INIT = 1¶: construct a task instance and hasn’t started scheduling

AVAILABLE = 2¶: start task subprocess

LOADING = 3¶: start loading

WAITING = 4¶: loaded successfully, and waiting for training

TRAINING = 5¶: start training

FINISHED = 6¶: training successfully

EXITED = 7¶: subprocess exited

EXCEPTION = 8¶: caught some exception while running

INTERRUPT = 9¶: caught OOM(or cuda OOM) exception while running

TaskGroup¶

All tasks in one group will executed disorderly.

class fedflow.core.taskgroup.TaskGroup(group_name: Optional[str] = None, *, estimate_memory: Optional[Union[int, str]] = None, estimate_cuda_memory: Optional[Union[int, str]] = None, device=None)[source]¶

Bases: object

Generally, tasks in one group should be similar, it means all tasks is instance of the same class.

Of course, this is not mandatory, you just need to ensure that there are no dependencies between tasks.

global_ids = {}¶

__init__(group_name: Optional[str] = None, *, estimate_memory: Optional[Union[int, str]] = None, estimate_cuda_memory: Optional[Union[int, str]] = None, device=None)[source]¶

Construct a task group.

Parameters

group_name – the group name, it only used for create group directory and display in report.
estimate_memory – maximum memory expected to be used for every task in this group.
estimate_cuda_memory – maximum cuda memory expected to be used for every task in this group.
device – specify device the tasks in this group used, if it’s None, the device will be decided by

scheduler.

property device: str¶

property group_name: str¶

only used for group directory name.

Returns: a string represent group name.

add_task(task: fedflow.core.task.Task) → None[source]¶

Add a task to this group.

Parameters: task – the task to be added to this group
Returns

get_task(task_id: Union[int, str]) → Optional[fedflow.core.task.Task][source]¶

Get specify task in group

Parameters: task_id – the unique task id.
Returns: an instance of Task or None if not found.

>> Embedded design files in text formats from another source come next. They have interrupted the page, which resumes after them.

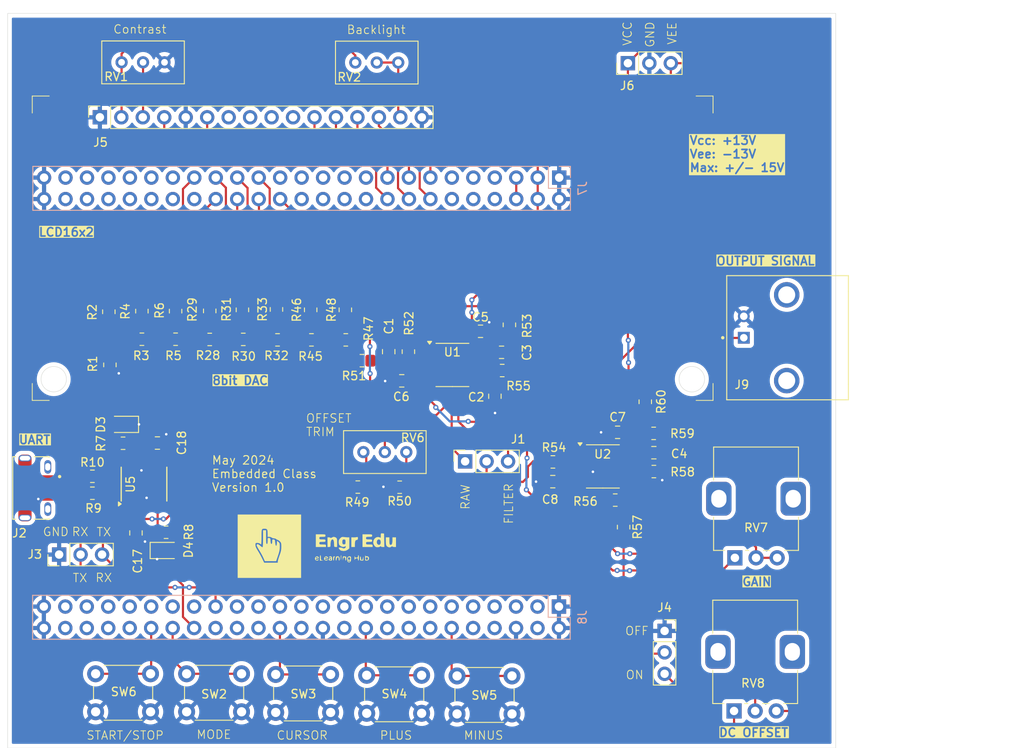
<source format=kicad_pcb>
(kicad_pcb
	(version 20240108)
	(generator "pcbnew")
	(generator_version "8.0")
	(general
		(thickness 1.6)
		(legacy_teardrops no)
	)
	(paper "A4")
	(layers
		(0 "F.Cu" signal)
		(31 "B.Cu" power)
		(32 "B.Adhes" user "B.Adhesive")
		(33 "F.Adhes" user "F.Adhesive")
		(34 "B.Paste" user)
		(35 "F.Paste" user)
		(36 "B.SilkS" user "B.Silkscreen")
		(37 "F.SilkS" user "F.Silkscreen")
		(38 "B.Mask" user)
		(39 "F.Mask" user)
		(40 "Dwgs.User" user "User.Drawings")
		(41 "Cmts.User" user "User.Comments")
		(42 "Eco1.User" user "User.Eco1")
		(43 "Eco2.User" user "User.Eco2")
		(44 "Edge.Cuts" user)
		(45 "Margin" user)
		(46 "B.CrtYd" user "B.Courtyard")
		(47 "F.CrtYd" user "F.Courtyard")
		(48 "B.Fab" user)
		(49 "F.Fab" user)
		(50 "User.1" user)
		(51 "User.2" user)
		(52 "User.3" user)
		(53 "User.4" user)
		(54 "User.5" user)
		(55 "User.6" user)
		(56 "User.7" user)
		(57 "User.8" user)
		(58 "User.9" user)
	)
	(setup
		(pad_to_mask_clearance 0)
		(allow_soldermask_bridges_in_footprints no)
		(pcbplotparams
			(layerselection 0x00010fc_ffffffff)
			(plot_on_all_layers_selection 0x0000000_00000000)
			(disableapertmacros no)
			(usegerberextensions no)
			(usegerberattributes yes)
			(usegerberadvancedattributes yes)
			(creategerberjobfile yes)
			(dashed_line_dash_ratio 12.000000)
			(dashed_line_gap_ratio 3.000000)
			(svgprecision 4)
			(plotframeref no)
			(viasonmask no)
			(mode 1)
			(useauxorigin no)
			(hpglpennumber 1)
			(hpglpenspeed 20)
			(hpglpendiameter 15.000000)
			(pdf_front_fp_property_popups yes)
			(pdf_back_fp_property_popups yes)
			(dxfpolygonmode yes)
			(dxfimperialunits yes)
			(dxfusepcbnewfont yes)
			(psnegative no)
			(psa4output no)
			(plotreference yes)
			(plotvalue yes)
			(plotfptext yes)
			(plotinvisibletext no)
			(sketchpadsonfab no)
			(subtractmaskfromsilk no)
			(outputformat 1)
			(mirror no)
			(drillshape 0)
			(scaleselection 1)
			(outputdirectory "gerber/")
		)
	)
	(net 0 "")
	(net 1 "Net-(U1A--)")
	(net 2 "GND")
	(net 3 "/SW_CURSOR")
	(net 4 "Net-(J1-Pin_1)")
	(net 5 "Net-(U1B-+)")
	(net 6 "Net-(J1-Pin_3)")
	(net 7 "Net-(C3-Pad1)")
	(net 8 "Net-(U2B--)")
	(net 9 "Net-(C4-Pad2)")
	(net 10 "Net-(J1-Pin_2)")
	(net 11 "Net-(J4-Pin_3)")
	(net 12 "Net-(J4-Pin_2)")
	(net 13 "unconnected-(J9-SHIELD__1-PadP2)")
	(net 14 "Net-(J9-Pad1)")
	(net 15 "unconnected-(J9-SHIELD-PadP1)")
	(net 16 "Net-(R1-Pad2)")
	(net 17 "Net-(R3-Pad2)")
	(net 18 "Net-(R28-Pad1)")
	(net 19 "Net-(R28-Pad2)")
	(net 20 "Net-(R30-Pad2)")
	(net 21 "Net-(R32-Pad2)")
	(net 22 "Net-(R45-Pad2)")
	(net 23 "Net-(R47-Pad1)")
	(net 24 "Net-(R49-Pad2)")
	(net 25 "Net-(R50-Pad1)")
	(net 26 "Net-(U2A--)")
	(net 27 "Net-(R56-Pad2)")
	(net 28 "Net-(U2B-+)")
	(net 29 "Net-(U1A-+)")
	(net 30 "+5V")
	(net 31 "unconnected-(U5-~{RTS}-Pad2)")
	(net 32 "unconnected-(U5-CBUS0-Pad15)")
	(net 33 "unconnected-(U5-CBUS3-Pad16)")
	(net 34 "unconnected-(U5-~{CTS}-Pad6)")
	(net 35 "unconnected-(J2-SHIELD-PadS1)")
	(net 36 "unconnected-(J2-SHIELD__2-PadS3)")
	(net 37 "unconnected-(J2-SHIELD__4-PadS5)")
	(net 38 "unconnected-(J2-Pad4)")
	(net 39 "unconnected-(J2-SHIELD__3-PadS4)")
	(net 40 "unconnected-(J2-SHIELD__5-PadS6)")
	(net 41 "unconnected-(J2-SHIELD__1-PadS2)")
	(net 42 "Net-(D3-A)")
	(net 43 "Net-(D4-A)")
	(net 44 "Net-(U5-CBUS1)")
	(net 45 "Net-(U5-CBUS2)")
	(net 46 "FTDI_VCC")
	(net 47 "/FTDI_D+")
	(net 48 "/FTDI_D-")
	(net 49 "/MODE")
	(net 50 "/FTDI_RX")
	(net 51 "/FTDI_TX")
	(net 52 "/E")
	(net 53 "/D1")
	(net 54 "/D0")
	(net 55 "/RS")
	(net 56 "/D4")
	(net 57 "/A")
	(net 58 "/D6")
	(net 59 "/D5")
	(net 60 "/D7")
	(net 61 "/D3")
	(net 62 "Net-(J5-Pin_3)")
	(net 63 "/D2")
	(net 64 "/SW_MODE")
	(net 65 "/SW_PLUS")
	(net 66 "/SW_MINUS")
	(net 67 "/SW_RUN_STOP")
	(net 68 "VCC")
	(net 69 "VEE")
	(net 70 "DAC_1")
	(net 71 "DAC_0")
	(net 72 "DAC_2")
	(net 73 "DAC_3")
	(net 74 "DAC_4")
	(net 75 "DAC_5")
	(net 76 "DAC_6")
	(net 77 "DAC_7")
	(net 78 "unconnected-(J7-Pin_23-Pad23)")
	(net 79 "unconnected-(J7-Pin_25-Pad25)")
	(net 80 "unconnected-(J7-Pin_42-Pad42)")
	(net 81 "unconnected-(J7-Pin_38-Pad38)")
	(net 82 "unconnected-(J7-Pin_11-Pad11)")
	(net 83 "unconnected-(J7-Pin_8-Pad8)")
	(net 84 "unconnected-(J7-Pin_44-Pad44)")
	(net 85 "unconnected-(J7-Pin_7-Pad7)")
	(net 86 "unconnected-(J7-Pin_43-Pad43)")
	(net 87 "unconnected-(J7-Pin_20-Pad20)")
	(net 88 "unconnected-(J7-Pin_39-Pad39)")
	(net 89 "unconnected-(J7-Pin_12-Pad12)")
	(net 90 "unconnected-(J7-Pin_24-Pad24)")
	(net 91 "unconnected-(J7-Pin_26-Pad26)")
	(net 92 "unconnected-(J7-Pin_9-Pad9)")
	(net 93 "unconnected-(J7-Pin_10-Pad10)")
	(net 94 "unconnected-(J7-Pin_36-Pad36)")
	(net 95 "unconnected-(J7-Pin_37-Pad37)")
	(net 96 "unconnected-(J7-Pin_47-Pad47)")
	(net 97 "unconnected-(J7-Pin_46-Pad46)")
	(net 98 "unconnected-(J7-Pin_45-Pad45)")
	(net 99 "unconnected-(J7-Pin_41-Pad41)")
	(net 100 "unconnected-(J7-Pin_40-Pad40)")
	(net 101 "unconnected-(J7-Pin_19-Pad19)")
	(net 102 "unconnected-(J7-Pin_22-Pad22)")
	(net 103 "unconnected-(J7-Pin_48-Pad48)")
	(net 104 "unconnected-(J7-Pin_27-Pad27)")
	(net 105 "unconnected-(J7-Pin_21-Pad21)")
	(net 106 "unconnected-(J8-Pin_41-Pad41)")
	(net 107 "unconnected-(J8-Pin_26-Pad26)")
	(net 108 "unconnected-(J8-Pin_18-Pad18)")
	(net 109 "unconnected-(J8-Pin_45-Pad45)")
	(net 110 "unconnected-(J8-Pin_9-Pad9)")
	(net 111 "unconnected-(J8-Pin_25-Pad25)")
	(net 112 "unconnected-(J8-Pin_21-Pad21)")
	(net 113 "unconnected-(J8-Pin_4-Pad4)")
	(net 114 "unconnected-(J8-Pin_19-Pad19)")
	(net 115 "unconnected-(J8-Pin_32-Pad32)")
	(net 116 "unconnected-(J8-Pin_47-Pad47)")
	(net 117 "unconnected-(J8-Pin_37-Pad37)")
	(net 118 "unconnected-(J8-Pin_44-Pad44)")
	(net 119 "unconnected-(J8-Pin_17-Pad17)")
	(net 120 "unconnected-(J8-Pin_35-Pad35)")
	(net 121 "unconnected-(J8-Pin_29-Pad29)")
	(net 122 "unconnected-(J8-Pin_7-Pad7)")
	(net 123 "unconnected-(J8-Pin_30-Pad30)")
	(net 124 "unconnected-(J8-Pin_3-Pad3)")
	(net 125 "unconnected-(J8-Pin_27-Pad27)")
	(net 126 "unconnected-(J8-Pin_8-Pad8)")
	(net 127 "unconnected-(J8-Pin_13-Pad13)")
	(net 128 "unconnected-(J8-Pin_10-Pad10)")
	(net 129 "unconnected-(J8-Pin_15-Pad15)")
	(net 130 "unconnected-(J8-Pin_34-Pad34)")
	(net 131 "unconnected-(J8-Pin_16-Pad16)")
	(net 132 "unconnected-(J8-Pin_5-Pad5)")
	(net 133 "unconnected-(J8-Pin_22-Pad22)")
	(net 134 "unconnected-(J8-Pin_42-Pad42)")
	(net 135 "unconnected-(J8-Pin_14-Pad14)")
	(net 136 "unconnected-(J8-Pin_43-Pad43)")
	(net 137 "unconnected-(J8-Pin_48-Pad48)")
	(net 138 "unconnected-(J8-Pin_31-Pad31)")
	(net 139 "unconnected-(J8-Pin_23-Pad23)")
	(net 140 "unconnected-(J8-Pin_46-Pad46)")
	(net 141 "unconnected-(J8-Pin_11-Pad11)")
	(net 142 "unconnected-(J8-Pin_39-Pad39)")
	(net 143 "+3V0")
	(net 144 "/D+")
	(net 145 "/D-")
	(footprint "Capacitor_SMD:C_0805_2012Metric_Pad1.18x1.45mm_HandSolder" (layer "F.Cu") (at 129.3208 74.8538))
	(footprint "Resistor_SMD:R_0805_2012Metric_Pad1.20x1.40mm_HandSolder" (layer "F.Cu") (at 124.6124 72.4662 180))
	(footprint "USB_B_Micro_Amphenol:AMPHENOL_10118194-0001LF" (layer "F.Cu") (at 84.7308 87.5424 -90))
	(footprint "LOGO" (layer "F.Cu") (at 121.1326 94.5896))
	(footprint "Button_Switch_THT:SW_PUSH_6mm_H5mm" (layer "F.Cu") (at 120.904 114.1222 180))
	(footprint "Capacitor_SMD:C_0805_2012Metric_Pad1.18x1.45mm_HandSolder" (layer "F.Cu") (at 141.1318 71.4756 180))
	(footprint "Resistor_SMD:R_0805_2012Metric_Pad1.20x1.40mm_HandSolder" (layer "F.Cu") (at 98.568 69.9262))
	(footprint "Resistor_SMD:R_0805_2012Metric_Pad1.20x1.40mm_HandSolder" (layer "F.Cu") (at 142.0622 68.2244 90))
	(footprint "Resistor_SMD:R_0805_2012Metric_Pad1.20x1.40mm_HandSolder" (layer "F.Cu") (at 96.3383 82.2452))
	(footprint "Button_Switch_THT:SW_PUSH_6mm_H5mm" (layer "F.Cu") (at 110.363 114.046 180))
	(footprint "Resistor_SMD:R_0805_2012Metric_Pad1.20x1.40mm_HandSolder" (layer "F.Cu") (at 159.131 81.0768))
	(footprint "Resistor_SMD:R_0805_2012Metric_Pad1.20x1.40mm_HandSolder" (layer "F.Cu") (at 106.5944 66.5734 90))
	(footprint "Package_SO:SOIC-8_3.9x4.9mm_P1.27mm" (layer "F.Cu") (at 135.3152 72.9742))
	(footprint "Resistor_SMD:R_0805_2012Metric_Pad1.20x1.40mm_HandSolder" (layer "F.Cu") (at 122.6472 66.4464 90))
	(footprint "Resistor_SMD:R_0805_2012Metric_Pad1.20x1.40mm_HandSolder" (layer "F.Cu") (at 159.1564 85.598))
	(footprint "Capacitor_SMD:C_0805_2012Metric_Pad1.18x1.45mm_HandSolder" (layer "F.Cu") (at 154.8638 80.9498 180))
	(footprint "Resistor_SMD:R_0805_2012Metric_Pad1.20x1.40mm_HandSolder" (layer "F.Cu") (at 110.5662 69.9444))
	(footprint "BNC_RightAngle_50ohm:BNC_RightAngle_50ohm" (layer "F.Cu") (at 169.799 69.7484 180))
	(footprint "Resistor_SMD:R_0805_2012Metric_Pad1.20x1.40mm_HandSolder" (layer "F.Cu") (at 94.7834 72.9648 90))
	(footprint "Potentiometer_THT:Potentiometer_Alps_RK09K_Single_Vertical" (layer "F.Cu") (at 168.7468 95.8136 90))
	(footprint "Package_SO:SOIC-8_3.9x4.9mm_P1.27mm" (layer "F.Cu") (at 153.1224 84.9884))
	(footprint "Capacitor_SMD:C_0805_2012Metric_Pad1.18x1.45mm_HandSolder" (layer "F.Cu") (at 127.7753 71.3994 90))
	(footprint "Resistor_SMD:R_0805_2012Metric_Pad1.20x1.40mm_HandSolder" (layer "F.Cu") (at 110.4646 66.4464 90))
	(footprint "Resistor_SMD:R_0805_2012Metric_Pad1.20x1.40mm_HandSolder" (layer "F.Cu") (at 129.0734 87.4522 180))
	(footprint "Capacitor_SMD:C_0805_2012Metric_Pad1.18x1.45mm_HandSolder" (layer "F.Cu") (at 147.193 86.7918))
	(footprint "Resistor_SMD:R_0805_2012Metric_Pad1.20x1.40mm_HandSolder" (layer "F.Cu") (at 102.5558 66.5988 90))
	(footprint "Resistor_SMD:R_0805_2012Metric_Pad1.20x1.40mm_HandSolder" (layer "F.Cu") (at 155.575 92.1766 -90))
	(footprint "Resistor_SMD:R_0805_2012Metric_Pad1.20x1.40mm_HandSolder" (layer "F.Cu") (at 98.568 66.5988 90))
	(footprint "Connector_PinHeader_2.54mm:PinHeader_1x03_P2.54mm_Vertical"
		(layer "F.Cu")
		(uuid "6dcc7375-4556-48c1-b27f-bafc6c2f60d0")
		(at 88.773 95.4278 90)
		(descr "Through hole straight pin header, 1x03, 2.54mm pitch, single row")
		(tags "Through hole pin header THT 1x03 2.54mm single row")
		(property "Reference" "J3"
			(at 0.0254 -2.8748 0)
			(layer "F.SilkS")
			(uuid "8a2ff32c-c230-4136-8e7d-9bbe9fcb9c1c")
			(effects
				(font
					(size 1 1)
					(thickness 0.15)
				)
			)
		)
		(property "Value" "FTDI_UART_CONN"
			(at 0 7.41 -90)
			(layer "F.Fab")
			(uuid "a970a41c-7478-423a-aed1-531247350553")
			(effects
				(font
					(size 1 1)
					(thickness 0.15)
				)
			)
		)
		(property "Footprint" "Connector_PinHeader_2.54mm:PinHeader_1x03_P2.54mm_Vertical"
			(at 0 0 90)
			(unlocked yes)
			(layer "F.Fab")
			(hide yes)
			(uuid "4fb29793-1dac-4fc4-98ee-c2ab1624e74a")
			(effects
				(font
					(size 1.27 1.27)
				)
			)
		)
		(property "Datasheet" ""
			(at 0 0 90)
			(unlocked yes)
			(layer "F.Fab")
			(hide yes)
			(uuid "97cb1314-7c2c-41fa-a522-a373127e82cd")
			(effects
				(font
					(size 1.27 1.27)
				)
			)
		)
		(property "Description" "Generic connector, single row, 01x03, script generated (kicad-library-utils/schlib/autogen/connector/)"
			(at 0 0 90)
			(unlocked yes)
			(layer "F.Fab")
			(hide yes)
			(uuid "0e2ae86e-1a6e-484a-ad26-d75ef71cf0f6")
			(effects
				(f
... [529595 chars truncated]
</source>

move_task(task_id: Union[int, str], _from: fedflow.core.task.TaskStatus, _to: fedflow.core.task.TaskStatus) → None[source]¶

Move task from one container to other container. An exception will be threw if task not exists in _from container. This method will update the status of task after successfully moved.

Parameters

task_id – the id of task
_from – the status move from
_to – the status move to

Returns

report_finish(task_id: Union[int, str], data=None) → None[source]¶

report a task finished.

Parameters

task_id – the finished task id
data – extra report data

Returns

report_exception(task_id: Union[int, str], stage: str, message: str) → None[source]¶

report a task caught exception.

Parameters

task_id – the exception task id.
stage – the stage of exception caught(‘load’ or ‘train’).
message – exception message

Returns

finished() → bool[source]¶

If all tasks in this group is finished or caught exception.

Returns: a bool value

numbers()[source]¶

the task numbers of this group

Returns: a tuple (process_number, waiting_number, training_number)

retrieve_task(status) → Optional[fedflow.core.task.Task][source]¶

randomly retrieve a task which has status.

Parameters: status – which status task need
Returns: the task retrieved or None if not found.